**Required work**
The pictures do not go in the copy. Reproduce the rest of the entries exactly.

*** Excerpted data ***

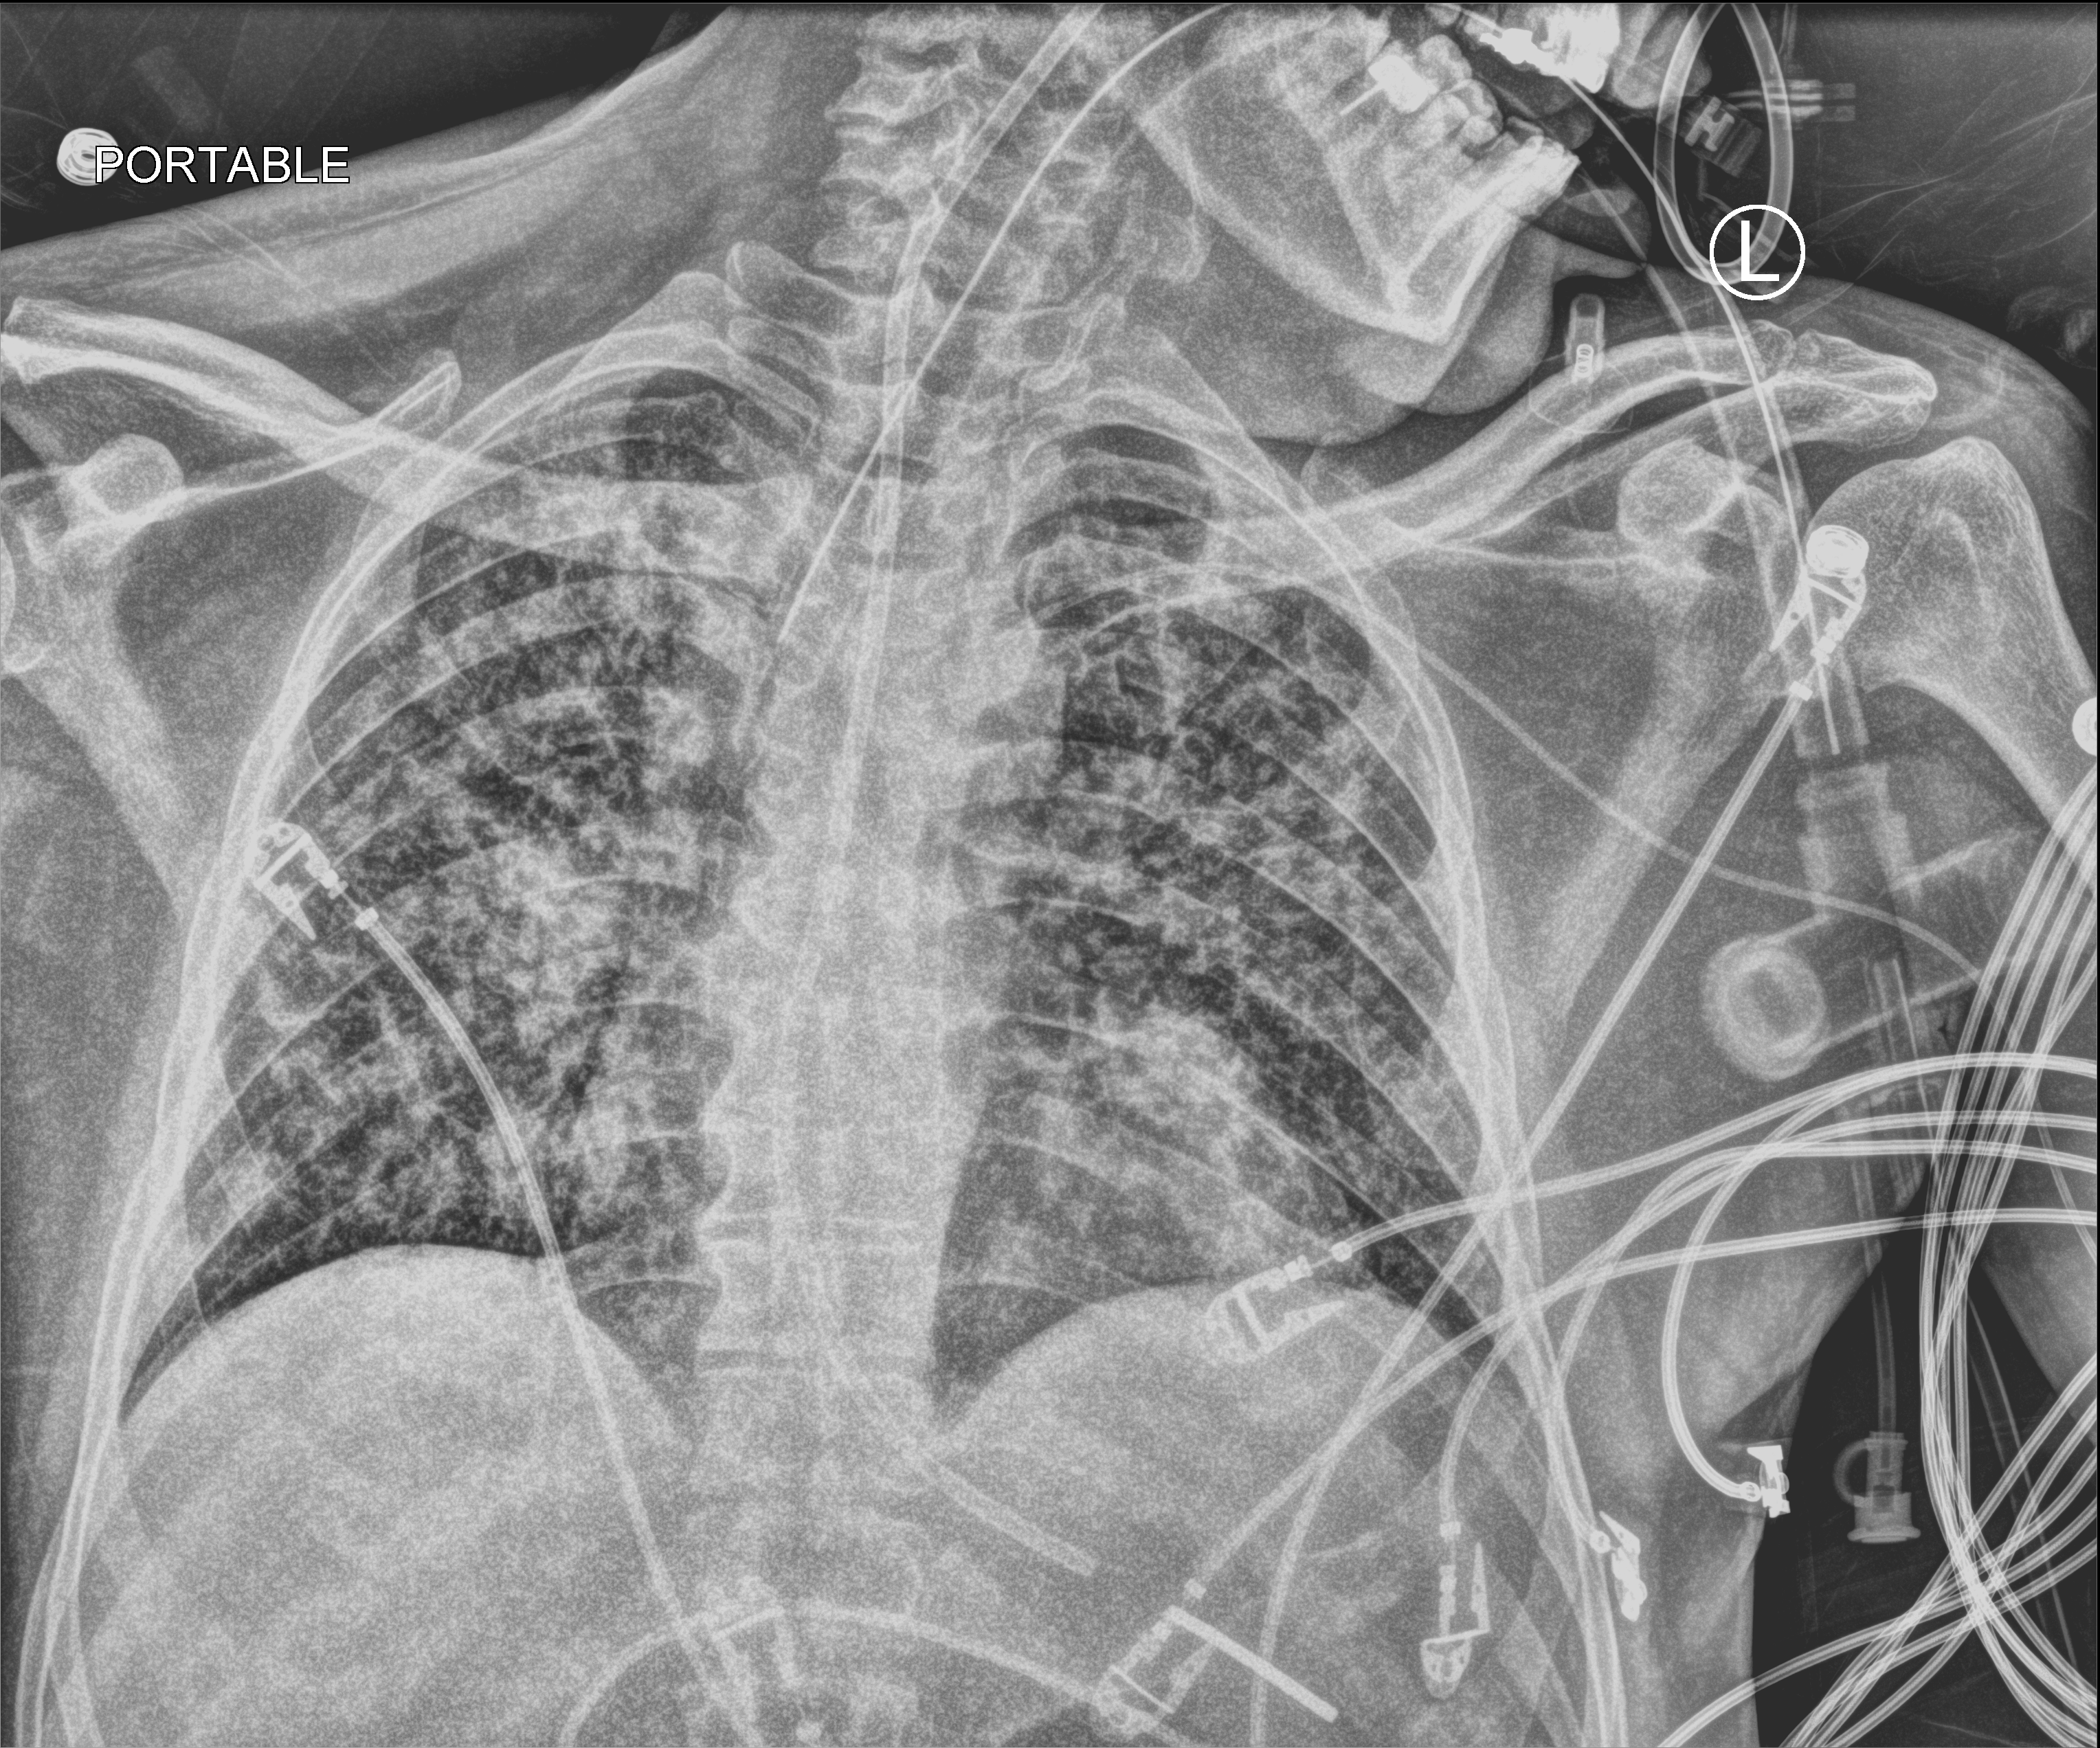
Chest X-ray (portable); anteroposterior (AP) projection. Male patient hospitalised with COVID-19, age 18–59 years.
From the hospital-stay record, not from the radiograph (when in the stay this image was taken is not recorded): hypertension (admission record): yes.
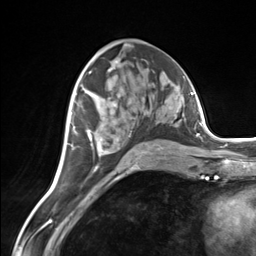
Breast MRI (dynamic contrast-enhanced), one axial slice. Slice 75 of 124 in the series (ordered by position). Cropped to one breast. Dynamic contrast-enhanced series, time point 2 of 7 at this slice position (early post-contrast). 3 T. TE 1.8 ms, TR 4.7 ms. 1.3 mm slice thickness. 256 × 256 image matrix, field of view 150 × 150 mm. Female patient.
Annotated regions visible in this slice (semi-automatic segmentation, software-assisted and operator-edited):
- enhancing-tissue mask used for the functional tumour volume (all voxels passing the contrast-enhancement thresholds inside the analysis volume; usually the tumour): box from (x=86, y=105) to (x=163, y=156) px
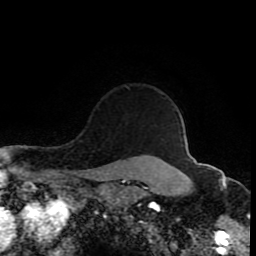
Breast MRI (dynamic contrast-enhanced), one axial slice. Cropped to one breast. Dynamic contrast-enhanced series, time point 2 of 8 at this slice position (early post-contrast). 1.5 T. TE 4.2 ms, TR 7 ms. 2 mm slice thickness. 256 × 256 image matrix. Female patient.
Structures marked on this image (semi-automatically segmented with operator editing):
- enhancing-tissue mask used for the functional tumour volume (all voxels passing the contrast-enhancement thresholds inside the analysis volume; usually the tumour): bounding box (x1, y1, x2, y2) in pixels: (126, 86, 130, 90)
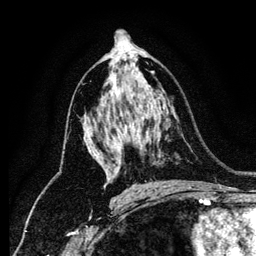
Breast MRI (dynamic contrast-enhanced), one axial slice; position 73 of 134 along the scan axis; cropped to one breast; dynamic contrast-enhanced series, time point 2 of 6 at this slice position (early post-contrast); 1.2 mm slice thickness; 256 × 256 image matrix. Female patient.
Outlined on this slice (semi-automatically segmented with operator editing):
- enhancing-tissue mask used for the functional tumour volume (all voxels passing the contrast-enhancement thresholds inside the analysis volume; usually the tumour): box from (x=89, y=151) to (x=110, y=181) px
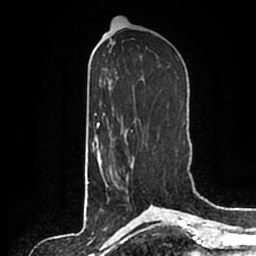
Breast MRI (dynamic contrast-enhanced), one axial slice. Slice 94 of 200 in the series (ordered by position). Cropped to one breast. Dynamic contrast-enhanced series, time point 2 of 7 at this slice position (early post-contrast). 1.5 T. TE 2.2 ms, TR 4.6 ms. 0.8 mm slice thickness. 256 × 256 image matrix. Female patient.
Structures marked on this image (semi-automatic segmentation, software-assisted and operator-edited):
- enhancing-tissue mask used for the functional tumour volume (all voxels passing the contrast-enhancement thresholds inside the analysis volume; usually the tumour): bounding box (x1, y1, x2, y2) in pixels: (103, 168, 128, 187)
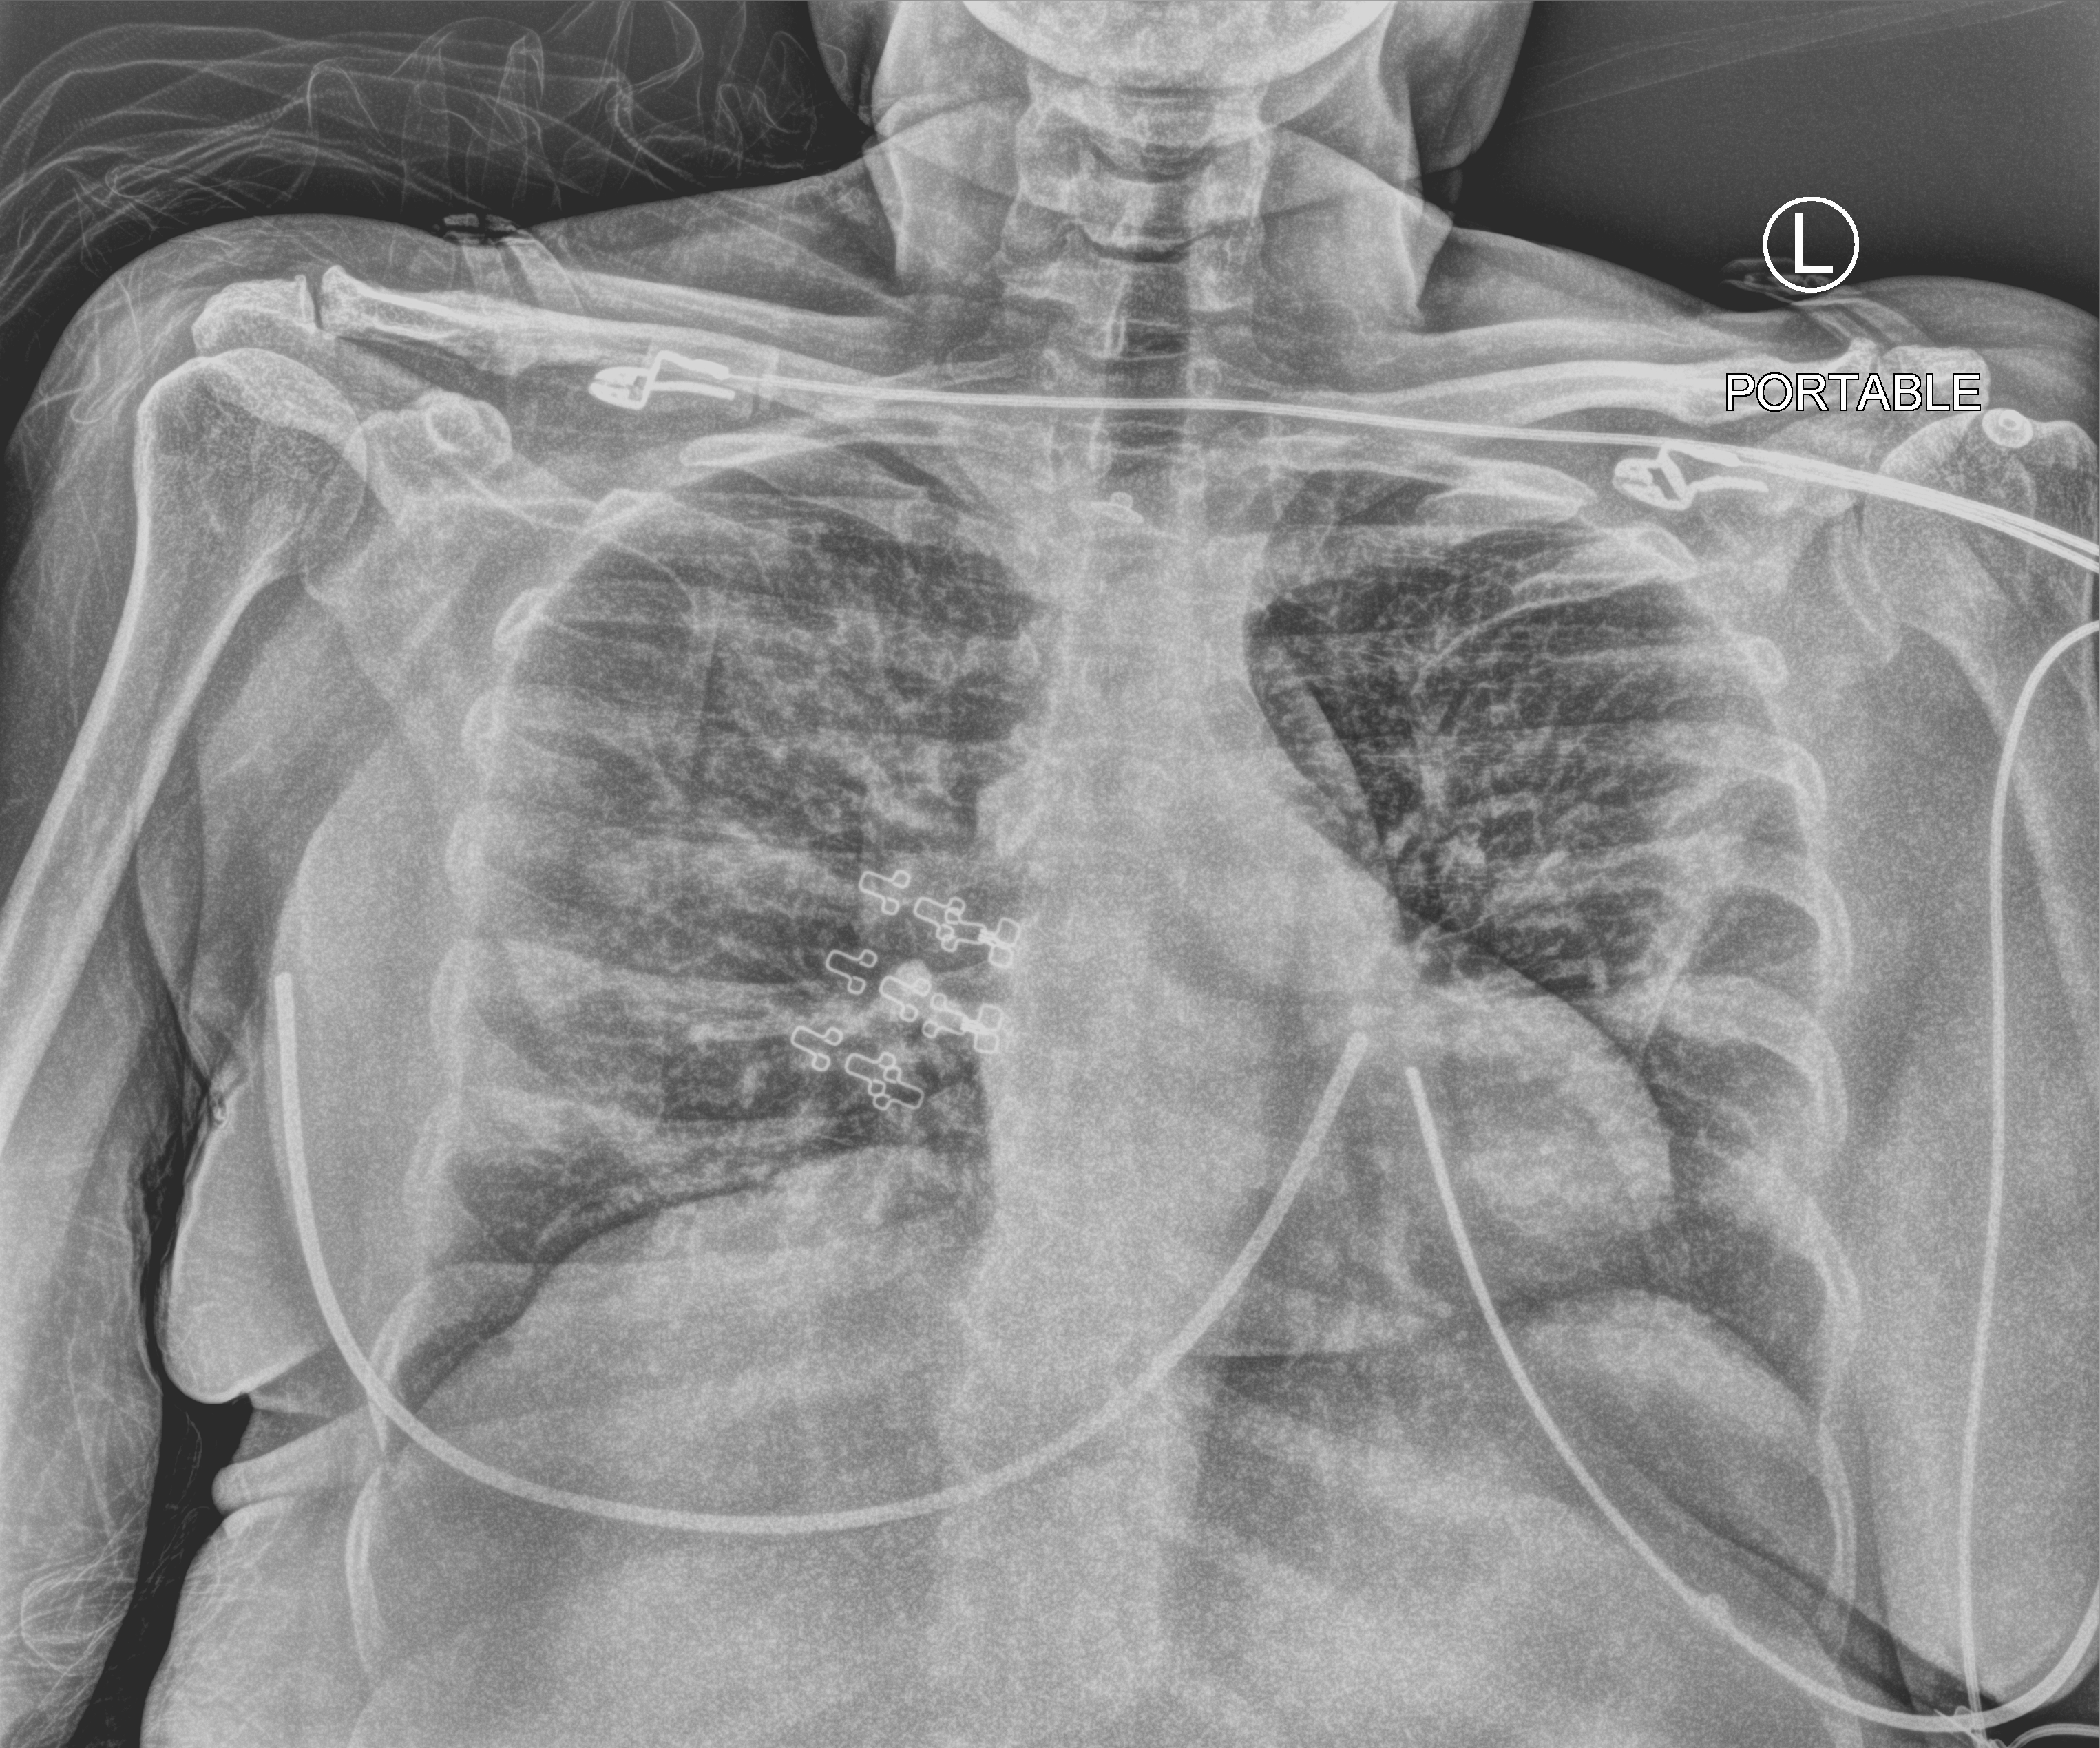
Chest X-ray (portable). Female patient hospitalised with COVID-19, age 18–59 years.
From the hospital-stay record, not from the radiograph (when in the stay this image was taken is not recorded): mechanically ventilated during this hospital stay: no; hypertension (admission record): no.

*** End of Excerpted data ***

**Your response**
Chest X-ray (portable); anteroposterior (AP) projection. Male patient hospitalised with COVID-19, age 18–59 years.
From the hospital-stay record, not from the radiograph (when in the stay this image was taken is not recorded): hypertension (admission record): yes.
Breast MRI (dynamic contrast-enhanced), one axial slice. Slice 75 of 124 in the series (ordered by position). Cropped to one breast. Dynamic contrast-enhanced series, time point 2 of 7 at this slice position (early post-contrast). 3 T. TE 1.8 ms, TR 4.7 ms. 1.3 mm slice thickness. 256 × 256 image matrix, field of view 150 × 150 mm. Female patient.
Annotated regions visible in this slice (semi-automatic segmentation, software-assisted and operator-edited):
- enhancing-tissue mask used for the functional tumour volume (all voxels passing the contrast-enhancement thresholds inside the analysis volume; usually the tumour): box from (x=86, y=105) to (x=163, y=156) px
Breast MRI (dynamic contrast-enhanced), one axial slice. Cropped to one breast. Dynamic contrast-enhanced series, time point 2 of 8 at this slice position (early post-contrast). 1.5 T. TE 4.2 ms, TR 7 ms. 2 mm slice thickness. 256 × 256 image matrix. Female patient.
Structures marked on this image (semi-automatically segmented with operator editing):
- enhancing-tissue mask used for the functional tumour volume (all voxels passing the contrast-enhancement thresholds inside the analysis volume; usually the tumour): bounding box (x1, y1, x2, y2) in pixels: (126, 86, 130, 90)
Breast MRI (dynamic contrast-enhanced), one axial slice; position 73 of 134 along the scan axis; cropped to one breast; dynamic contrast-enhanced series, time point 2 of 6 at this slice position (early post-contrast); 1.2 mm slice thickness; 256 × 256 image matrix. Female patient.
Outlined on this slice (semi-automatically segmented with operator editing):
- enhancing-tissue mask used for the functional tumour volume (all voxels passing the contrast-enhancement thresholds inside the analysis volume; usually the tumour): box from (x=89, y=151) to (x=110, y=181) px
Breast MRI (dynamic contrast-enhanced), one axial slice. Slice 94 of 200 in the series (ordered by position). Cropped to one breast. Dynamic contrast-enhanced series, time point 2 of 7 at this slice position (early post-contrast). 1.5 T. TE 2.2 ms, TR 4.6 ms. 0.8 mm slice thickness. 256 × 256 image matrix. Female patient.
Structures marked on this image (semi-automatic segmentation, software-assisted and operator-edited):
- enhancing-tissue mask used for the functional tumour volume (all voxels passing the contrast-enhancement thresholds inside the analysis volume; usually the tumour): bounding box (x1, y1, x2, y2) in pixels: (103, 168, 128, 187)
Chest X-ray (portable). Female patient hospitalised with COVID-19, age 18–59 years.
From the hospital-stay record, not from the radiograph (when in the stay this image was taken is not recorded): mechanically ventilated during this hospital stay: no; hypertension (admission record): no.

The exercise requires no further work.